E já agora só uma nota, em jeito de resposta ao comentário do Paulo Hasse Paixão, quando eu andava na Faculdade havia uns cursos de ilustração científica, que não tendo muita saída ainda conseguiram atrair alguns colegas meus. Mas parece-me a mim que com o aparecimento da fotografia a ilustração científica perdeu importância, sobretudo do ponto de vista científico, na microscopia e como no resto. Mas nem tudo é mau, porque a microscopia associada à fotografia continua a dar belíssimas imagens, seja a histologia "clássica", seja com as técnicas mais modernas, como a microscopia de fluorescência e confocal. Também daria para um post...
De D'Noronha a 13 de Dezembro de 2006 às 02:55
Estou admirado com sua fluência na abordagem dos mais variados temas, Manuel.
Às vezes é até difícil comentar.
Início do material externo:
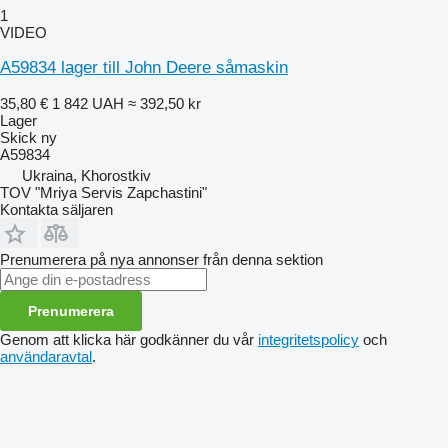
1
VIDEO
A59834 lager till John Deere såmaskin
35,80 €
1 842 UAH
≈ 392,50 kr
Lager
Skick
ny
A59834
Ukraina, Khorostkiv
TOV "Mriya Servis Zapchastini"
Kontakta säljaren
Prenumerera på nya annonser från denna sektion
Prenumerera
Genom att klicka här godkänner du vår
integritetspolicy
och
användaravtal
.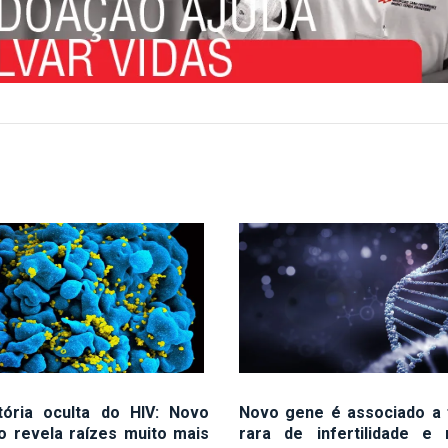
tória oculta do HIV: Novo
Novo gene é associado a
o revela raízes muito mais
rara de infertilidade e 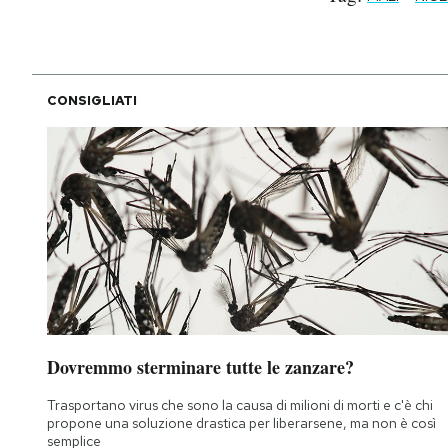
CONSIGLIATI
Dovremmo sterminare tutte le zanzare?
Trasportano virus che sono la causa di milioni di morti e c'è chi
propone una soluzione drastica per liberarsene, ma non è così
semplice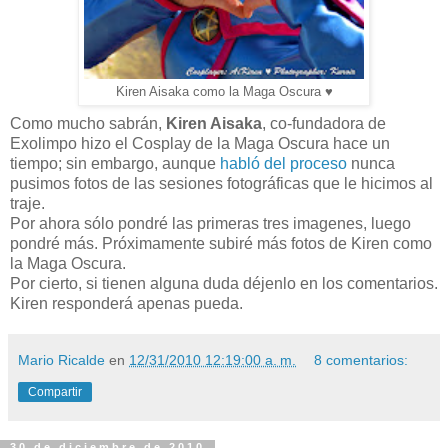
Kiren Aisaka como la Maga Oscura ♥
Como mucho sabrán,
Kiren Aisaka
, co-fundadora de
Exolimpo hizo el Cosplay de la Maga Oscura hace un
tiempo; sin embargo, aunque
habló del proceso
nunca
pusimos fotos de las sesiones fotográficas que le hicimos al
traje.
Por ahora sólo pondré las primeras tres imagenes, luego
pondré más. Próximamente subiré más fotos de Kiren como
la Maga Oscura.
Por cierto, si tienen alguna duda déjenlo en los comentarios.
Kiren responderá apenas pueda.
Mario Ricalde
en
12/31/2010 12:19:00 a. m.
8 comentarios:
Compartir
30 de diciembre de 2010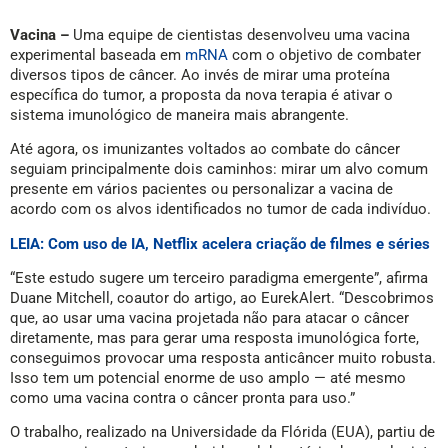
Vacina –
Uma equipe de cientistas desenvolveu uma vacina
experimental baseada em
mRNA
com o objetivo de combater
diversos tipos de câncer. Ao invés de mirar uma proteína
específica do tumor, a proposta da nova terapia é ativar o
sistema imunológico de maneira mais abrangente.
Até agora, os imunizantes voltados ao combate do câncer
seguiam principalmente dois caminhos: mirar um alvo comum
presente em vários pacientes ou personalizar a vacina de
acordo com os alvos identificados no tumor de cada indivíduo.
LEIA: Com uso de IA, Netflix acelera criação de filmes e séries
“Este estudo sugere um terceiro paradigma emergente”, afirma
Duane Mitchell, coautor do artigo, ao EurekAlert. “Descobrimos
que, ao usar uma vacina projetada não para atacar o câncer
diretamente, mas para gerar uma resposta imunológica forte,
conseguimos provocar uma resposta anticâncer muito robusta.
Isso tem um potencial enorme de uso amplo — até mesmo
como uma vacina contra o câncer pronta para uso.”
O trabalho, realizado na Universidade da Flórida (EUA), partiu de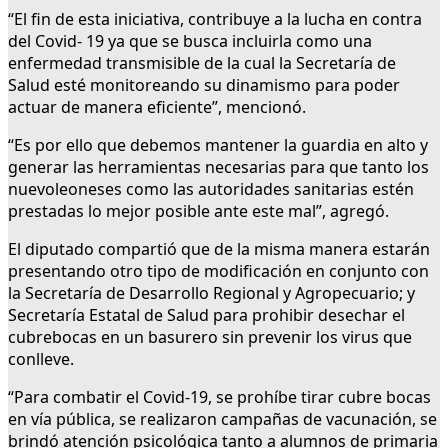
“El fin de esta iniciativa, contribuye a la lucha en contra
del Covid- 19 ya que se busca incluirla como una
enfermedad transmisible de la cual la Secretaría de
Salud esté monitoreando su dinamismo para poder
actuar de manera eficiente”, mencionó.
“Es por ello que debemos mantener la guardia en alto y
generar las herramientas necesarias para que tanto los
nuevoleoneses como las autoridades sanitarias estén
prestadas lo mejor posible ante este mal”, agregó.
El diputado compartió que de la misma manera estarán
presentando otro tipo de modificación en conjunto con
la Secretaría de Desarrollo Regional y Agropecuario; y
Secretaría Estatal de Salud para prohibir desechar el
cubrebocas en un basurero sin prevenir los virus que
conlleve.
“Para combatir el Covid-19, se prohíbe tirar cubre bocas
en vía pública, se realizaron campañas de vacunación, se
brindó atención psicológica tanto a alumnos de primaria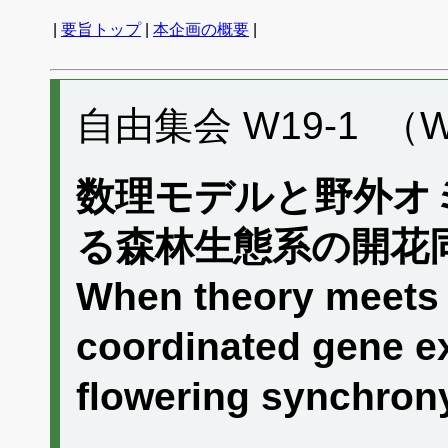
|
要旨トップ
|
本企画の概要
|
自由集会 W19-1 （W
数理モデルと野外オ
る森林生態系の開花
When theory meets 
coordinated gene ex
flowering synchron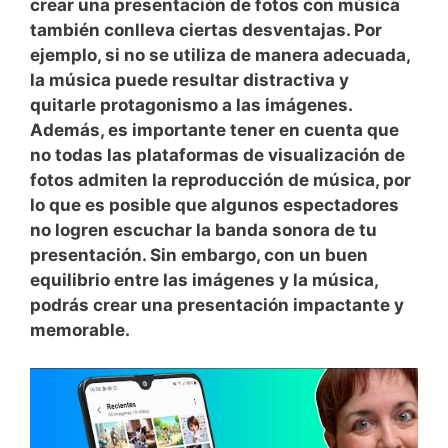
crear una presentación de fotos con música
también conlleva ciertas desventajas. Por‍
ejemplo, si no se utiliza de​ manera adecuada,
la música puede resultar distractiva ​y
quitarle protagonismo a las ‌imágenes.
Además, es importante tener en⁣ cuenta que‌
no todas las plataformas de visualización de
fotos admiten la reproducción de música, por
lo que es‌ posible que algunos espectadores
no logren ⁢escuchar la banda‍ sonora de tu
presentación. Sin embargo, con un buen
equilibrio entre las imágenes ⁢y la música,
podrás crear una presentación impactante y
memorable.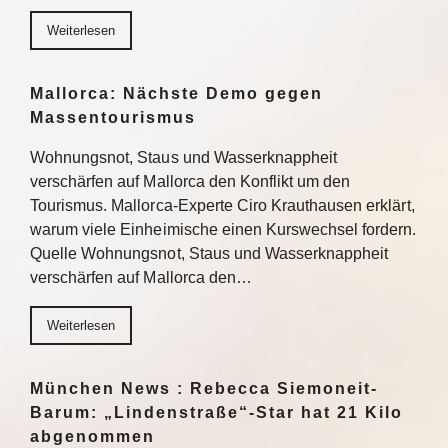
Weiterlesen
Mallorca: Nächste Demo gegen
Massentourismus
Wohnungsnot, Staus und Wasserknappheit
verschärfen auf Mallorca den Konflikt um den
Tourismus. Mallorca-Experte Ciro Krauthausen erklärt,
warum viele Einheimische einen Kurswechsel fordern.
Quelle Wohnungsnot, Staus und Wasserknappheit
verschärfen auf Mallorca den…
Weiterlesen
München News : Rebecca Siemoneit-
Barum: „Lindenstraße“-Star hat 21 Kilo
abgenommen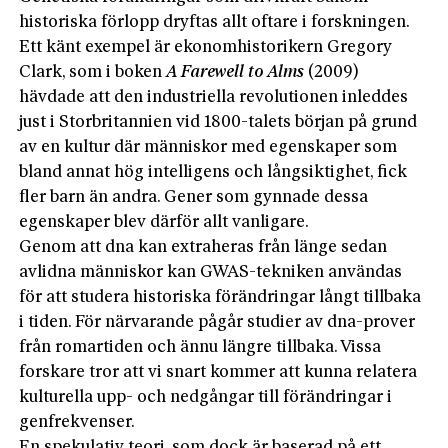
historiska förlopp dryftas allt oftare i forskningen.
Ett känt exempel är ekonomhistorikern Gregory
Clark, som i boken
A Farewell to Alms
(2009)
hävdade att den industriella revolutionen inleddes
just i Storbritannien vid 1800-talets början på grund
av en kultur där människor med egenskaper som
bland annat hög intelligens och långsiktighet, fick
fler barn än andra. Gener som gynnade dessa
egenskaper blev därför allt vanligare.
Genom att dna kan extraheras från länge sedan
avlidna människor kan GWAS-tekniken användas
för att studera historiska förändringar långt tillbaka
i tiden. För närvarande pågår studier av dna-prover
från romartiden och ännu längre tillbaka. Vissa
forskare tror att vi snart kommer att kunna relatera
kulturella upp- och nedgångar till förändringar i
genfrekvenser.
En spekulativ teori, som dock är baserad på ett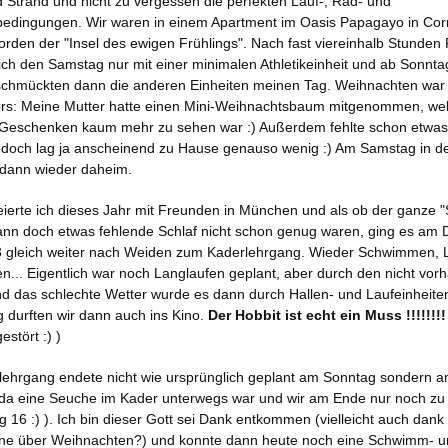
 Strand und nicht zu vergessen die perfekten Lauf-, Rad- und
dingungen. Wir waren in einem Apartment im Oasis Papagayo in Corr
rden der "Insel des ewigen Frühlings". Nach fast viereinhalb Stunden 
ch den Samstag nur mit einer minimalen Athletikeinheit und ab Sonnta
chmückten dann die anderen Einheiten meinen Tag. Weihnachten war
rs: Meine Mutter hatte einen Mini-Weihnachtsbaum mitgenommen, we
r Geschenken kaum mehr zu sehen war :) Außerdem fehlte schon etwas
edoch lag ja anscheinend zu Hause genauso wenig :) Am Samstag in d
 dann wieder daheim.
feierte ich dieses Jahr mit Freunden in München und als ob der ganze "
ann doch etwas fehlende Schlaf nicht schon genug waren, ging es am 
3 gleich weiter nach Weiden zum Kaderlehrgang. Wieder Schwimmen, 
... Eigentlich war noch Langlaufen geplant, aber durch den nicht vo
d das schlechte Wetter wurde es dann durch Hallen- und Laufeinheiten
 durften wir dann auch ins Kino.
Der Hobbit ist echt ein Muss !!!!!!!!
estört :) )
lehrgang endete nicht wie ursprünglich geplant am Sonntag sondern 
da eine Seuche im Kader unterwegs war und wir am Ende nur noch zu
 16 :) ). Ich bin dieser Gott sei Dank entkommen (vielleicht auch dank 
ne über Weihnachten?) und konnte dann heute noch eine Schwimm- u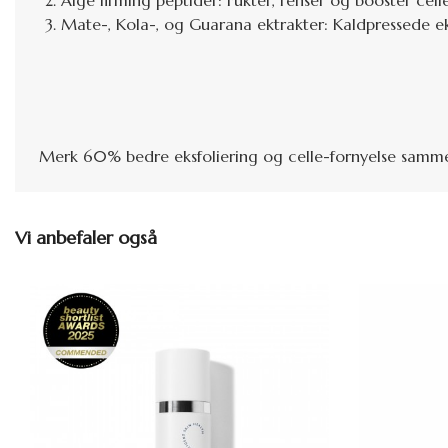
Alge firming peptider: F
ukter, renser og booster cell
Mate-, Kola-, og Guarana ektrakter: Kaldpressede e
Merk
60% bedre eksfoliering og celle-fornyelse samme
Vi anbefaler også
Prefiro saborear seus textos em silêncio.
Gostei muito deste post em especial.
Grande abraço.
De Maria Helena a 13 de Dezembro de 2006 às 12:42
Faço minhas as suas palavras, D' Noronha...

Eu diria que, este, é um blog quase musical.
Chego a ter algum pudor em comentar, porque qualquer comentário fica aquém do deleite que me proporciona ler Manuel Anastácio.

(Não tenho blog, não... :-)) )
De Manuel Anastácio a 13 de Dezembro de 2006 às 22:56
Caros amigos - fico deveras impressionado com este coro de elogios. Fico, até, envergonhado por saber o quanto são imerecidos, ainda mais vindo de quem vêm. Entretanto, não respondi ao simpátigo elogio do Paulo no seu blog porque não consigo comentar lá, o meu mail não reconhece a senha e também não consigo entrar na área de gestão do blogue... Enfim - um daqueles dias em que o computador parece ter tirado folga para me atazanar. Abraços.